#### Extrait du texte
::::

| Par France Poirier

Éric Tchouaket étend son projet dans les CHSLD

La prévention pour contrôler les infections

Le professeur Éric Tchouaket est spécialiste de la prévention et du contrôle des infections. Il s’intéresse aux centres d’hébergement de soins de longue durée (CHSLD), où la pandémie de la COVID-19 a fait le plus de victimes au Québec.

 

En tant que professeur-chercheur en sciences infirmières à l’Université du Québec en Outaouais (UQO) au Campus de Saint-Jérôme, Éric Tchouaket a déjà effectué des recherches sur l’impact économique de la prévention et contrôle des infections (PCI) dans les centres hospitaliers. Il a décidé d’étendre ses recherches sur les CHLSD, où les nombreuses éclosions ont forcé les autorités de la santé à agir et à demander l’aide des Forces armées canadiennes.

« Nous sommes prêts à payer pour des soins curatifs, alors que nous devrions investir dans la prévention pour éviter la maladie. Selon la littérature, la prévention permet de sauver 1,6 million de dollars (en raison d’infections sauvées). Cette somme pourrait être réinvestie en sensibilisation et en achat de matériels et produits relatifs à la prévention », soutient Éric Tchouaket.

::::

#### Données sources
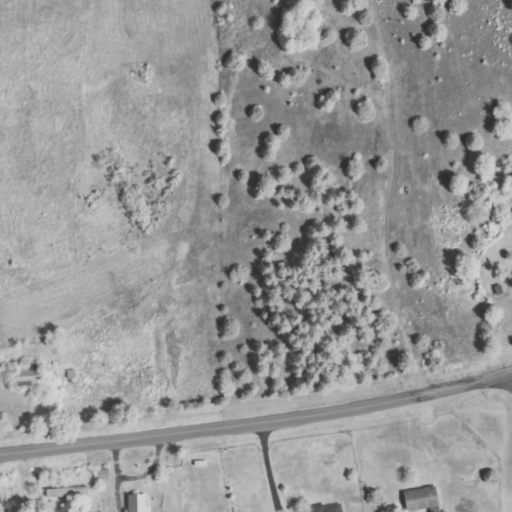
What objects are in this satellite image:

::::

#### Objet de la tâche
Reproduisez intégralement l'article sur le projet d'Éric Tchouaket en prévention des infections dans les CHSLD, sans en modifier un seul mot.

#### Réponse
| Par France Poirier

Éric Tchouaket étend son projet dans les CHSLD

La prévention pour contrôler les infections

Le professeur Éric Tchouaket est spécialiste de la prévention et du contrôle des infections. Il s’intéresse aux centres d’hébergement de soins de longue durée (CHSLD), où la pandémie de la COVID-19 a fait le plus de victimes au Québec.

 

En tant que professeur-chercheur en sciences infirmières à l’Université du Québec en Outaouais (UQO) au Campus de Saint-Jérôme, Éric Tchouaket a déjà effectué des recherches sur l’impact économique de la prévention et contrôle des infections (PCI) dans les centres hospitaliers. Il a décidé d’étendre ses recherches sur les CHLSD, où les nombreuses éclosions ont forcé les autorités de la santé à agir et à demander l’aide des Forces armées canadiennes.

« Nous sommes prêts à payer pour des soins curatifs, alors que nous devrions investir dans la prévention pour éviter la maladie. Selon la littérature, la prévention permet de sauver 1,6 million de dollars (en raison d’infections sauvées). Cette somme pourrait être réinvestie en sensibilisation et en achat de matériels et produits relatifs à la prévention », soutient Éric Tchouaket.